INSTRUCTIONS FOR THE TASK: Would you please transcribe the data in full and exactly, excluding images?

EXTRACTED RECORDS:
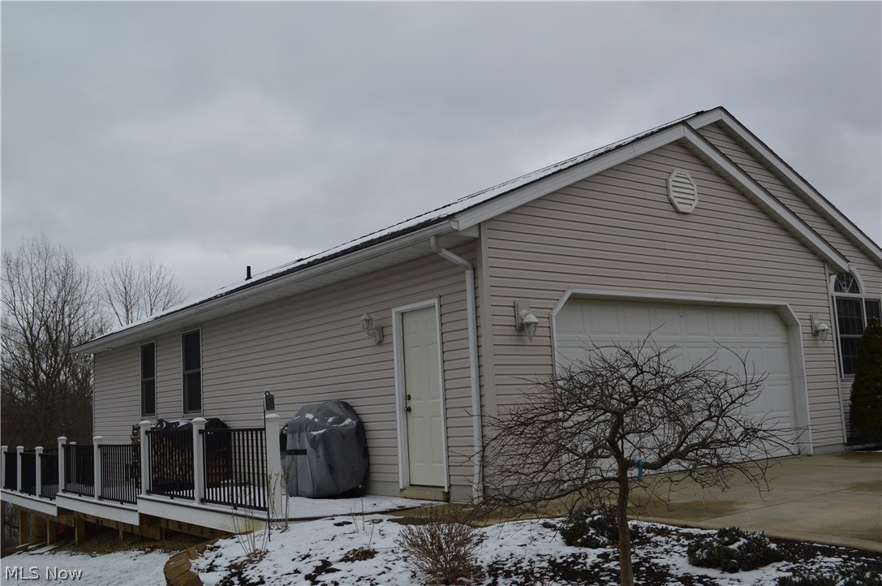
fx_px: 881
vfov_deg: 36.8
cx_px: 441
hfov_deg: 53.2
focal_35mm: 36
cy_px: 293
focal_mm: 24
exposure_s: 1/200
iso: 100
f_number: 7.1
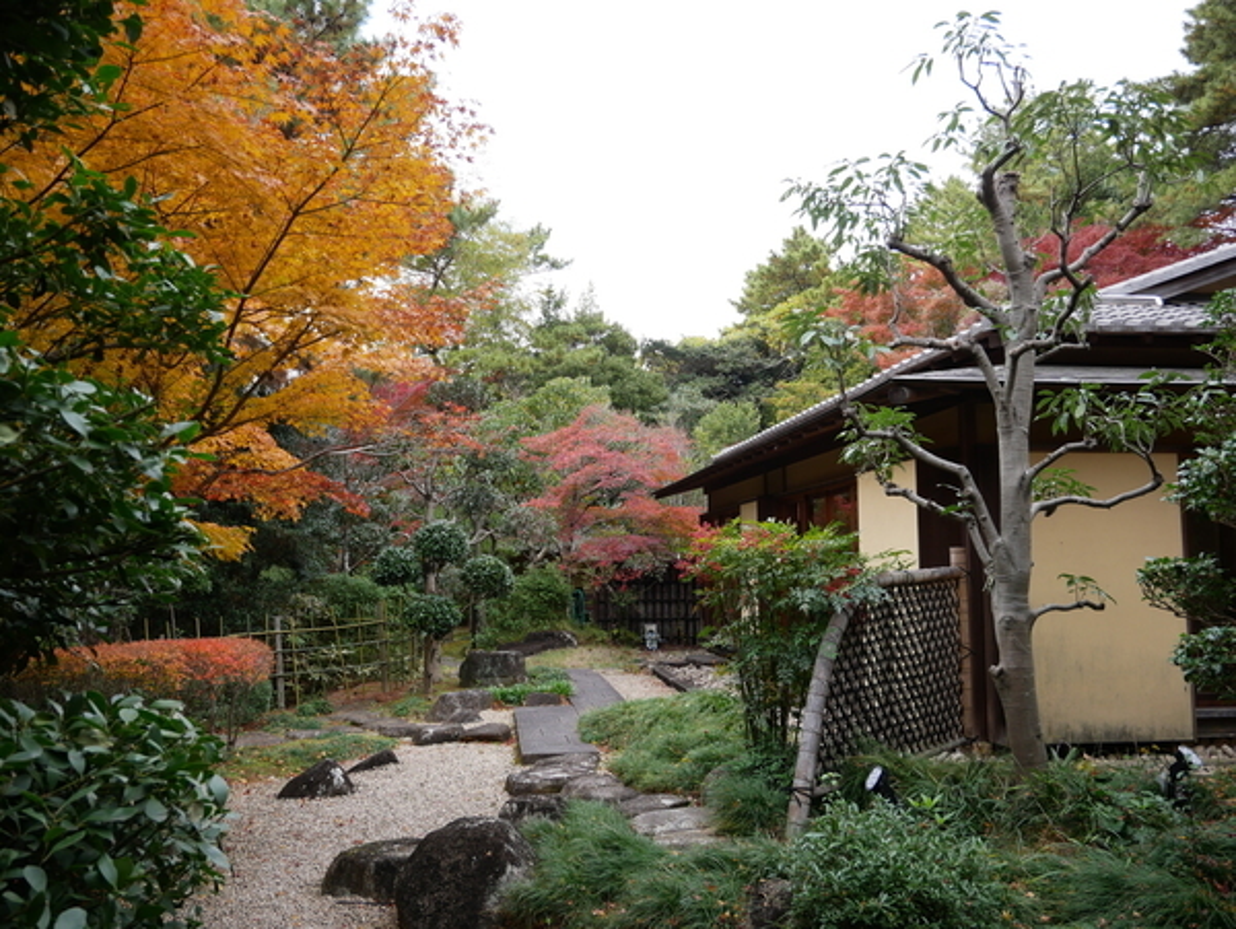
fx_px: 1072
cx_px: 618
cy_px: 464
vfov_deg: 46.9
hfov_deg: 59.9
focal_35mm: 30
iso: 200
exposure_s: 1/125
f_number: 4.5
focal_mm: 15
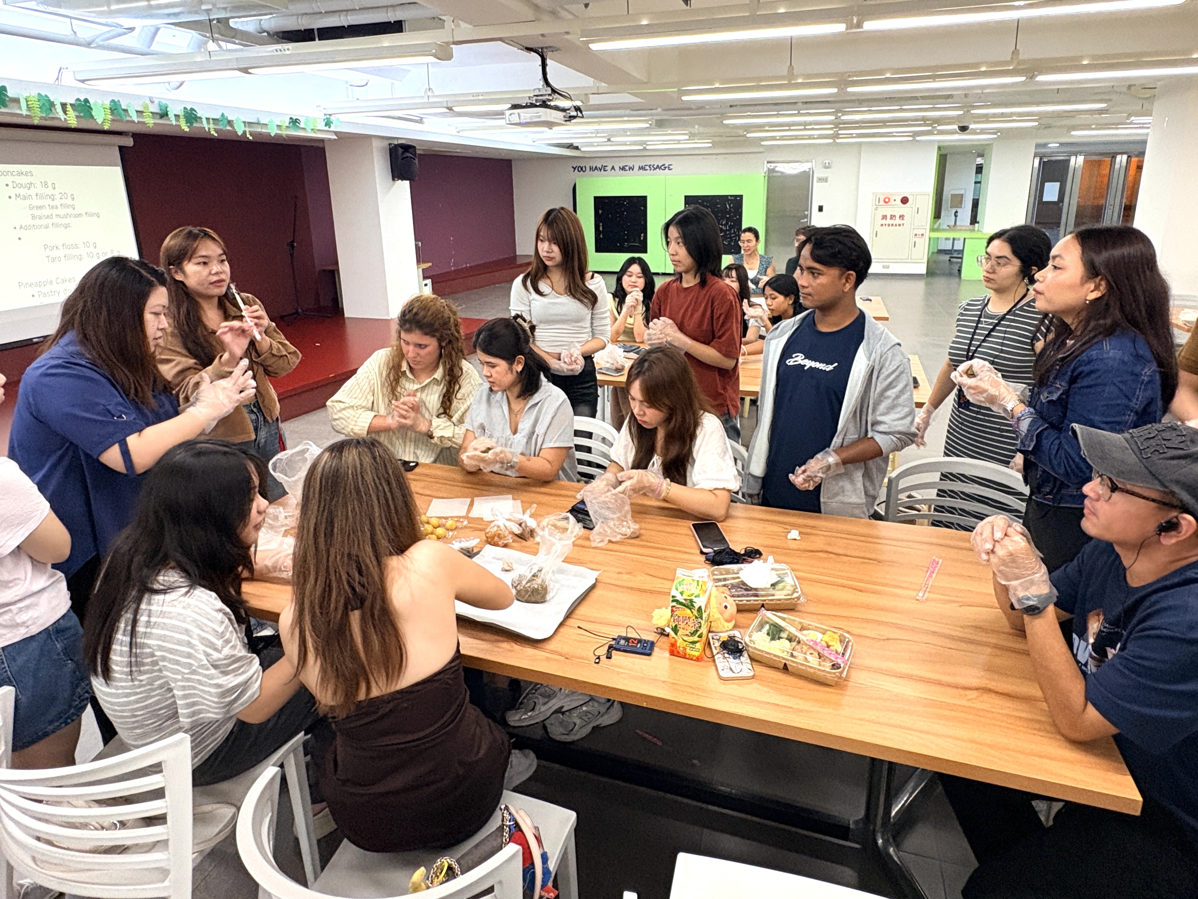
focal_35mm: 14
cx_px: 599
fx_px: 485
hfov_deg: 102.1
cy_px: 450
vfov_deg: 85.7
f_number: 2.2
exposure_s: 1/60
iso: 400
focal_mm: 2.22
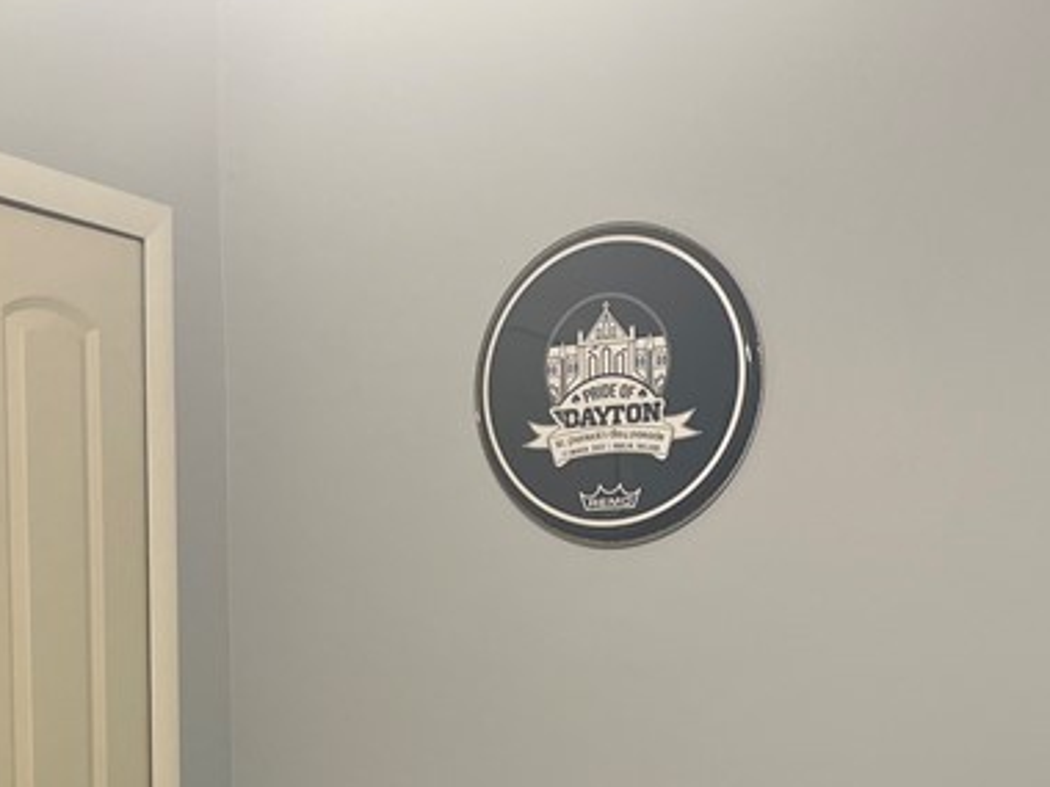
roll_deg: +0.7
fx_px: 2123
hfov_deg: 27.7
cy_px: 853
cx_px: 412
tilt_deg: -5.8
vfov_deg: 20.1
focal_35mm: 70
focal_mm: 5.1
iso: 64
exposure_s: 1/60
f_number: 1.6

RESULT FOR THIS TASK:
fx_px: 881
vfov_deg: 36.8
cx_px: 441
hfov_deg: 53.2
focal_35mm: 36
cy_px: 293
focal_mm: 24
exposure_s: 1/200
iso: 100
f_number: 7.1
fx_px: 1072
cx_px: 618
cy_px: 464
vfov_deg: 46.9
hfov_deg: 59.9
focal_35mm: 30
iso: 200
exposure_s: 1/125
f_number: 4.5
focal_mm: 15
focal_35mm: 14
cx_px: 599
fx_px: 485
hfov_deg: 102.1
cy_px: 450
vfov_deg: 85.7
f_number: 2.2
exposure_s: 1/60
iso: 400
focal_mm: 2.22
roll_deg: +0.7
fx_px: 2123
hfov_deg: 27.7
cy_px: 853
cx_px: 412
tilt_deg: -5.8
vfov_deg: 20.1
focal_35mm: 70
focal_mm: 5.1
iso: 64
exposure_s: 1/60
f_number: 1.6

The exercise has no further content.